American C-17s have flown roughly 80 French troops and nearly 124 tons of supplies into northern Mali, where fighters allied with al Qaeda's West African cell — known as al Qaeda in the Islamic Magreb (AQIM) — have teamed up with Malian separatists to take over that part of the country, DOD spokesman George Little told reporters at the Pentagon.
Aside from providing airlift capabilities to French military leaders, the United States has also been feeding intelligence to Paris on the movements of AQIM forces in the area, according to Little.
"We've provided information in support of the French since their operations began in Mali ... and we continue to consult with the French on further steps that we may take as U.S. government to support their efforts in Mali," he said on Tuesday.
French warplanes have been pounding al Qaeda targets inside northern Mali since last Sunday, with the help of American intelligence. French ground troops began advancing on key villages and towns in northern Mali this week.
So far, the Pentagon has only agreed to provide intelligence and military logistical support to Paris to aid their attempt to sweep AQIM fighters out of Mali. Pentagon officials are still debating whether to provide American aerial refuelers to French air forces, so those warplanes will be able to strike deeper into al Qaeda-held territory in Mali.
While Defense Secretary Leon Panetta has ruled out sending U.S. troops to Mali should the situation escalate, he and other top defense officials view AQIM and other al Qaeda cells operating on the continent as a direct threat to American national security, according to Little.

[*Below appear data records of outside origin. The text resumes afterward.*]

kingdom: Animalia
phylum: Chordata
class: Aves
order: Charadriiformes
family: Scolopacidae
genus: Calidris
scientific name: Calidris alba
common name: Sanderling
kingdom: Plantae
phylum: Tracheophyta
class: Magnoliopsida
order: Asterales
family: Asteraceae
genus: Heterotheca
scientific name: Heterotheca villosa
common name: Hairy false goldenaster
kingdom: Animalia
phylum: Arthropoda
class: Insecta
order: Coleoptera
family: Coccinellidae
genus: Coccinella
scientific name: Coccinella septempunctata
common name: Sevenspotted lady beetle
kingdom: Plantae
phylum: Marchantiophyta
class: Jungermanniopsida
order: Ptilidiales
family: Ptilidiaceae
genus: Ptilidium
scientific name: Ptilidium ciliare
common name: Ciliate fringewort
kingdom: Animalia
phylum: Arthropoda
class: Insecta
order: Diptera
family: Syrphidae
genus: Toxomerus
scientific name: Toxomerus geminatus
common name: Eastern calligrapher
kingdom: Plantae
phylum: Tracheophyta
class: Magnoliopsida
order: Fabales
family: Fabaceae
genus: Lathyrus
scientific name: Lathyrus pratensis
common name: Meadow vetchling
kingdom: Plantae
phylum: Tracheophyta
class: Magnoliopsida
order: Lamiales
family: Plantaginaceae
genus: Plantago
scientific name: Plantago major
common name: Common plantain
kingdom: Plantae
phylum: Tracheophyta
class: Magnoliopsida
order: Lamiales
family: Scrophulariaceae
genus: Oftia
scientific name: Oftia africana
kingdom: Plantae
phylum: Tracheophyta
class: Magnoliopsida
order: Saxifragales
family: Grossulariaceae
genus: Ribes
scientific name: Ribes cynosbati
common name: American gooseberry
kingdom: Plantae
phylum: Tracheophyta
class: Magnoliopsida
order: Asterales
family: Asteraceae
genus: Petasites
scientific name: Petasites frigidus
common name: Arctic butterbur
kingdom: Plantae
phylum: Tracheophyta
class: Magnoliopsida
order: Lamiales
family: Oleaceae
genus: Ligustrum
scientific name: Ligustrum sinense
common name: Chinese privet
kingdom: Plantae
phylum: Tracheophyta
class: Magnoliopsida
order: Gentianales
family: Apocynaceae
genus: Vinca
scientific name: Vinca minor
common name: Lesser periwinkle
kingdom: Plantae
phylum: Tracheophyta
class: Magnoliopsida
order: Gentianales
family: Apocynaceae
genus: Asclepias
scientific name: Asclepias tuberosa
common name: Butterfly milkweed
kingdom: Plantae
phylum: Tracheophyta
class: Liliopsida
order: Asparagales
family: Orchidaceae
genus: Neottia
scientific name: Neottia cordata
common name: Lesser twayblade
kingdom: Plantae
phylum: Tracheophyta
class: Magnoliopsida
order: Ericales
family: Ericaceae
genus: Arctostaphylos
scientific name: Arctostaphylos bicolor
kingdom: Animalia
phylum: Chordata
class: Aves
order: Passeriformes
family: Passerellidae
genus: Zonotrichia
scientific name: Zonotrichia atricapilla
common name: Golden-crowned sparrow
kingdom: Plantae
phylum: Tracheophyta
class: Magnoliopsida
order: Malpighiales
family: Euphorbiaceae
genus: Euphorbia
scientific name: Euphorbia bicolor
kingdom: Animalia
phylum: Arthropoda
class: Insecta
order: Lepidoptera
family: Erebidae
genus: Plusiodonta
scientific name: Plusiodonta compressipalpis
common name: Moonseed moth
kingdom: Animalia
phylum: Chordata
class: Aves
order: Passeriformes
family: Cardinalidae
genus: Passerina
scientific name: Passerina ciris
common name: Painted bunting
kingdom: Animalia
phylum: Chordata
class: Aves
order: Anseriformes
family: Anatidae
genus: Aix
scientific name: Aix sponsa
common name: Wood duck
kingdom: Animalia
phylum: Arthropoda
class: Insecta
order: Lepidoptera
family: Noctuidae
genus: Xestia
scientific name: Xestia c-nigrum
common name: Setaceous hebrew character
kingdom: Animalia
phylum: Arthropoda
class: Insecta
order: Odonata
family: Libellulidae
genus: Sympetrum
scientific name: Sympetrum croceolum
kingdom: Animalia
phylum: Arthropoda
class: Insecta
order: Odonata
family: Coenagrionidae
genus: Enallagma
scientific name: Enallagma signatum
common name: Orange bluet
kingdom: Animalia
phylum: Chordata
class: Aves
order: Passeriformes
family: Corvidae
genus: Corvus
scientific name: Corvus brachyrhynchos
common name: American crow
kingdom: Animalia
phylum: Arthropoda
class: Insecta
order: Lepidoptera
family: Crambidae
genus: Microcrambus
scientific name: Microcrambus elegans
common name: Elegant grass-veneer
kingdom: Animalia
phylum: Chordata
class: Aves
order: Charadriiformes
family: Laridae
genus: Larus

"We need to go after al Qaida wherever they are around the world," the DOD spokesman added.
While French troops have been able to push their way north, recent reports claim AQIM fighters have begun to strike back by attacking towns and cities in southern Mali.
Fighters in northern Mali have also been reportedly stockpiling weapons and supplies in areas in Mali still under AQIM control, preparing to dig in for a protracted fight against French forces.